Description of the task:
Retrieve all lines below that have the string "Jones".

Stored entries:
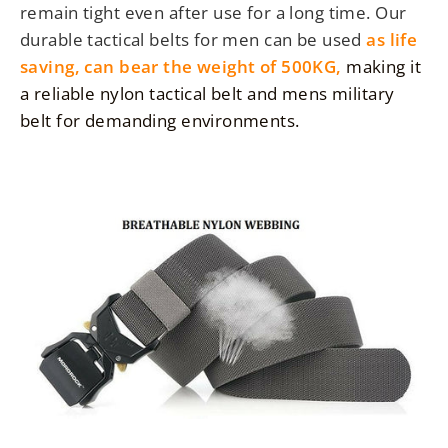
remain tight even after use for a long time. Our
durable tactical belts for men can be used
as life
saving,
can bear the weight of 500KG,
making it
a reliable nylon tactical belt and mens military
belt for demanding environments.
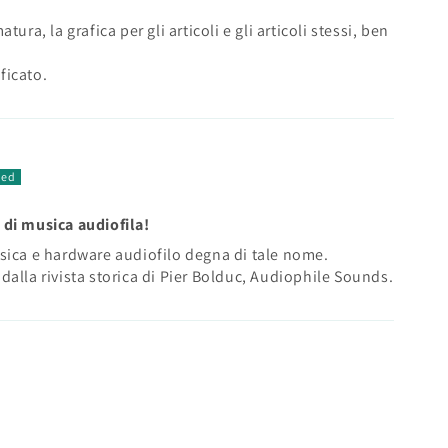
ura, la grafica per gli articoli e gli articoli stessi, ben
ficato.
 di musica audiofila!
sica e hardware audiofilo degna di tale nome.
dalla rivista storica di Pier Bolduc, Audiophile Sounds.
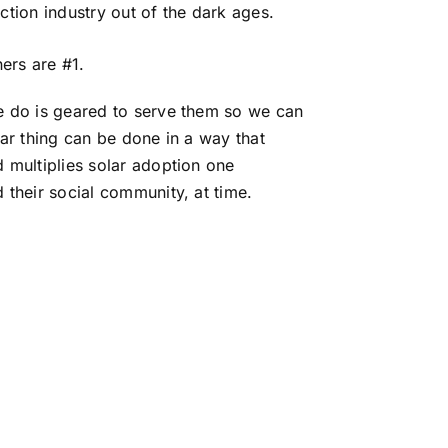
ction industry out of the dark ages.
rs are #1.
e do is geared to serve them so we can
lar thing can be done in a way that
 multiplies solar adoption one
 their social community, at time.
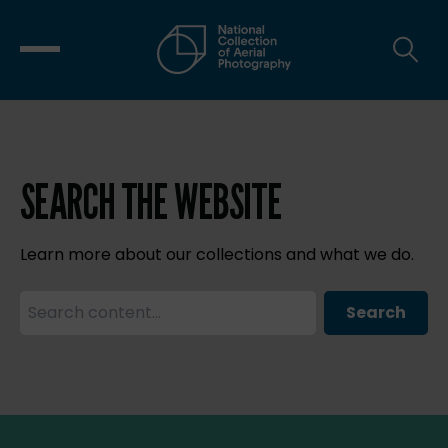
SEARCH THE WEBSITE
Learn more about our collections and what we do.
Search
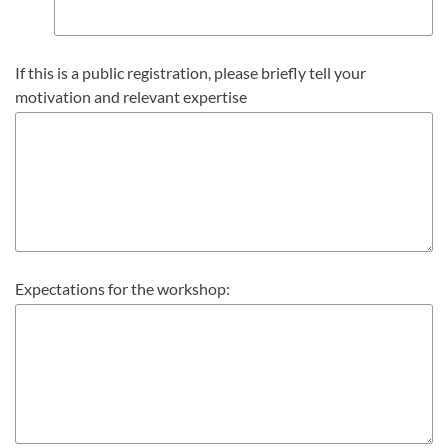
If this is a public registration, please briefly tell your
motivation and relevant expertise
Expectations for the workshop:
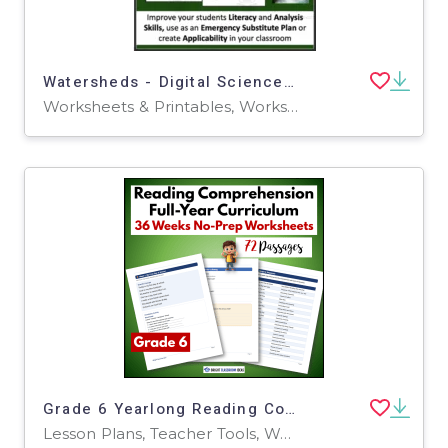
Watersheds - Digital Science Reading Article - Grades 5-7
Worksheets & Printables, Worksheets
Grade 6 Yearlong Reading Comprehension Curriculum | 72 Worksheets
Lesson Plans, Teacher Tools, Worksheets & Printables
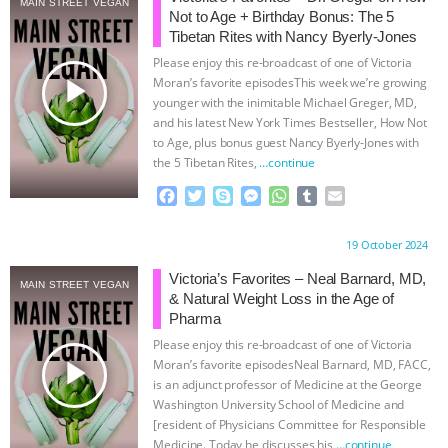
MAIN STREET VEGAN
Not to Age + Birthday Bonus: The 5
& MORE ANIMAL RI
|
OUR HEN
Tibetan Rites with Nancy Byerly-Jones
Please enjoy this re-broadcast of one of Victoria
HOUSE
NO MORE GOAT
play_arrow
Moran’s favorite episodesThis week we’re growing
younger with the inimitable Michael Greger, MD,
and his latest New York Times Bestseller, How Not
SNUGGLES: ANIMAL AG’S WEEK OF
to Age, plus bonus guest Nancy Byerly-Jones with
the 5 Tibetan Rites,
…continue
BAD-FAITH EXCUSES | RISING
F
T
S
M
W
T
E
a
w
k
e
h
u
m
ANXIETIES
|
OUR HEN
c
i
y
s
a
m
a
Proudly brought to you by:
19 October 2024
e
t
p
s
t
b
i
HOUSE
ANTINATALISM AND
b
t
e
e
s
l
l
Victoria’s Favorites – Neal Barnard, MD,
MAIN STREET VEGAN
o
e
n
A
r
& Natural Weight Loss in the Age of
HUMANS’ IMPACT ON THE PLANET
|
o
r
g
p
Pharma
k
e
p
Please enjoy this re-broadcast of one of Victoria
r
FREEDOM OF SPECIES
play_arrow
Moran’s favorite episodesNeal Barnard, MD, FACC,
is an adjunct professor of Medicine at the George
Washington University School of Medicine and
[resident of Physicians Committee for Responsible
Medicine. Today he discusses his
…continue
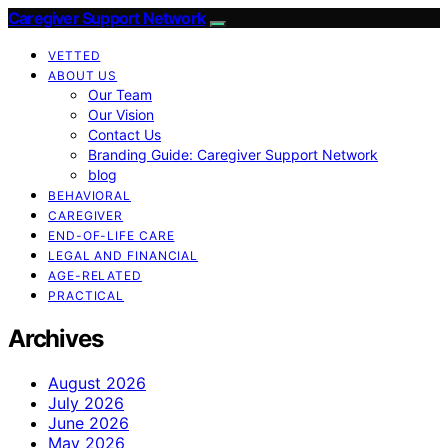
Caregiver Support Network
VETTED
ABOUT US
Our Team
Our Vision
Contact Us
Branding Guide: Caregiver Support Network
blog
BEHAVIORAL
CAREGIVER
END-OF-LIFE CARE
LEGAL AND FINANCIAL
AGE-RELATED
PRACTICAL
Archives
August 2026
July 2026
June 2026
May 2026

Written answer:
Tibetan Rites with Nancy Byerly-Jones
to Age, plus bonus guest Nancy Byerly-Jones with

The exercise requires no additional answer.